Please dont keep it a secret...


----------



## Dominathan (Apr 25, 2011)

It's pretty simple really. Break a graham cracker in two, put peanut butter on each side, and sprinke ground weed on it. Wrap that bitch in foil and throw it in the oven! About as simple as cannabis edibles get. Taste like utter shit.


----------



## pushu (Apr 26, 2011)

I agree... it does taste like shit.
I don't think it was the firecracker that put me down as I made brownies and caps out of the same batch. I expect I would have had the same reaction (if not worse) had I eaten the same ammount of brownie.
the firecrackers are just larger than the brownies so I just ate too much under the wrong conditions
In my opinion, firecrackers are the bottom dwelers in the edible pool


----------



## Dj1209 (Apr 26, 2011)

How do I make one and how much weed do I use?


----------



## reckoning (Apr 26, 2011)

I love Firecrackers! I use about a gram of ABV(Already Been Vaped) weed, Break a graham cracker in half, cover generously with Nutella. Sprinkle the ABV evenly over the Nutella, wrap up in aluminum foil. Bake for ~20 mins, enjoy. Get super baked off what is normally trashed.

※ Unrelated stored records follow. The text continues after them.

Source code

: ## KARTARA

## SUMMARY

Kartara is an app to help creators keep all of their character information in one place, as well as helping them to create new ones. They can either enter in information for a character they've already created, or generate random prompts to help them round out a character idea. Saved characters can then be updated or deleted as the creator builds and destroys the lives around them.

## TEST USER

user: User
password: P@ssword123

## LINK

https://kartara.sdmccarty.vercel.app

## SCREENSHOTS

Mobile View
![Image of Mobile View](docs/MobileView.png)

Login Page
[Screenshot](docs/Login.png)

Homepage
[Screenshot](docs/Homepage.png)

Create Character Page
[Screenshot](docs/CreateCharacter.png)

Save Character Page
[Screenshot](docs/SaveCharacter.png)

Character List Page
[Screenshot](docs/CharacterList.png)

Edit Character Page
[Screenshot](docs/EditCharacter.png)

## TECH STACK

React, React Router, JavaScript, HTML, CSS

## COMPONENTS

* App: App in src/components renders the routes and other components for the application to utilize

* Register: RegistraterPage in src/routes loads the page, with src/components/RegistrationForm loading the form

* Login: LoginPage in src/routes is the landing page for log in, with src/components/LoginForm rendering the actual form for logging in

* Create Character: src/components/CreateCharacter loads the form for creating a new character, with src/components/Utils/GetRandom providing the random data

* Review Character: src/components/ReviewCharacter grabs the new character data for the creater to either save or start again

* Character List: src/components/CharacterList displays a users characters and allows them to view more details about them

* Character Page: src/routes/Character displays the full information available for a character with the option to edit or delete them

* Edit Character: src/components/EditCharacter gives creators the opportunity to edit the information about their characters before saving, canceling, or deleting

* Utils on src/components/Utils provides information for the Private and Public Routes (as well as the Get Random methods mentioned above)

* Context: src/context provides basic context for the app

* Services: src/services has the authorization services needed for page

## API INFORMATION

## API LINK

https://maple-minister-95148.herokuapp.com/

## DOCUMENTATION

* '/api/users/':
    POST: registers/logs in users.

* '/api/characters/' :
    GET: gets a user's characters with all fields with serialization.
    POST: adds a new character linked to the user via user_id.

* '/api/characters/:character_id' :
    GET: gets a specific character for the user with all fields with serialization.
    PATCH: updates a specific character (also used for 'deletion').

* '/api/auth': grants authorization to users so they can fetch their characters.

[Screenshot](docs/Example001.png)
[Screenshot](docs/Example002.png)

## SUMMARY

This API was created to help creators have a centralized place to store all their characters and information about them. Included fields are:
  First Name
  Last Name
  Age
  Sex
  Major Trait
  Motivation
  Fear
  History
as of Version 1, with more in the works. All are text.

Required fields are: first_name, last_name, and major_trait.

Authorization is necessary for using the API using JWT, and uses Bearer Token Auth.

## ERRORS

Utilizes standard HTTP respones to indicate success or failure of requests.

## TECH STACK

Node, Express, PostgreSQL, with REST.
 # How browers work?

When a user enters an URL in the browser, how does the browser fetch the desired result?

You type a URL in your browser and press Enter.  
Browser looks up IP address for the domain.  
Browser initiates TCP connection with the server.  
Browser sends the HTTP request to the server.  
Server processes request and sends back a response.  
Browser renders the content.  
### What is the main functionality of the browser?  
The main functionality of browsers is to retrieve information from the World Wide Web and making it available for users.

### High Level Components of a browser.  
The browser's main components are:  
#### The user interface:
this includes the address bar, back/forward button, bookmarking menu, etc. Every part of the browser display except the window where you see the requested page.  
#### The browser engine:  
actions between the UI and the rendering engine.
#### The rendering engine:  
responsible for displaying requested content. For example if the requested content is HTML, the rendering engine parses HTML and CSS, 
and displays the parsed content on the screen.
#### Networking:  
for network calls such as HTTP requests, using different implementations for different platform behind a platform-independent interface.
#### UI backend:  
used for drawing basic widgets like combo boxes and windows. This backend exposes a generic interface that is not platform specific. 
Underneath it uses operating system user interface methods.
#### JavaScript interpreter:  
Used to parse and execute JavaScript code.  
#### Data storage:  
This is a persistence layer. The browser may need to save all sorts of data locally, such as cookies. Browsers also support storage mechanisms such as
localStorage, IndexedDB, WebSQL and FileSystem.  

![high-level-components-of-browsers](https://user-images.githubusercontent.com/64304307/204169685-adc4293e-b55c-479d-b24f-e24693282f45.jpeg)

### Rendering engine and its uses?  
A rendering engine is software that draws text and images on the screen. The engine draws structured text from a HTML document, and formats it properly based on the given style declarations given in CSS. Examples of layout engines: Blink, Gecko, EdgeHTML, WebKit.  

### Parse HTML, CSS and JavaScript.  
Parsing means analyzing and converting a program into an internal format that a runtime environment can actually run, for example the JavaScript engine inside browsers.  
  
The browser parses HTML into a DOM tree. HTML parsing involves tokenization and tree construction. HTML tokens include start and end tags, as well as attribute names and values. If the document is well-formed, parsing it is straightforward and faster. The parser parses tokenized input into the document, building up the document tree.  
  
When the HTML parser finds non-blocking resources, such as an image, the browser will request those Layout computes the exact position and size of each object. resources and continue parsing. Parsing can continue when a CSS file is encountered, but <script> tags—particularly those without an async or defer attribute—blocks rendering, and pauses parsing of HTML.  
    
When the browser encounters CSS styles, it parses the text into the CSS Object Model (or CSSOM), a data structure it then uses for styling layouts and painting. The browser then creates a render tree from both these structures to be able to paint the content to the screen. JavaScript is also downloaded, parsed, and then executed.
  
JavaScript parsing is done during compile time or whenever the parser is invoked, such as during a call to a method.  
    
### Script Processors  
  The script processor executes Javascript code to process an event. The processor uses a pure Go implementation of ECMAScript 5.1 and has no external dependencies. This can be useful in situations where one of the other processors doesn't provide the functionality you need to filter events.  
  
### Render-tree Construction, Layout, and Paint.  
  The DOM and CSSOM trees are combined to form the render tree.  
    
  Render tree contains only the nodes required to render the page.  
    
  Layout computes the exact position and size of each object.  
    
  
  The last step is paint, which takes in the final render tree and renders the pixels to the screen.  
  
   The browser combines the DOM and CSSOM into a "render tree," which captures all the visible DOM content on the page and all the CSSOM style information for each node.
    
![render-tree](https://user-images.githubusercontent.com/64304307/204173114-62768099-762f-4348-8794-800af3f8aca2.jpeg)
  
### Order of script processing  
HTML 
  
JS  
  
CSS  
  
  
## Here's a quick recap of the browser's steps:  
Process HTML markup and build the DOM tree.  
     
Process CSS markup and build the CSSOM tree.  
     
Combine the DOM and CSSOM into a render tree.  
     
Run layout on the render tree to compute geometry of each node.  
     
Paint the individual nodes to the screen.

I then break this into 1/4ths and eat 1/4th at a time until I achieve desired results. Usually 1/2 of the firecracker will have me good for 6 hours or so.


----------



## Derple (May 3, 2011)

reckoning. i love your avatar.


----------



## gioua (May 3, 2011)

Derple said:


> ooh, and what temp?



varies... by chef.. I say 220 for 20 mins dont go over 250 you will bake your thc off


----------



## hall420 (May 4, 2011)

they are very potent to. don't eat more then 2 at a time. just a heads up..


----------



## newkirk (May 15, 2011)

Firecrackers are the best and simplest single dose edible.


----------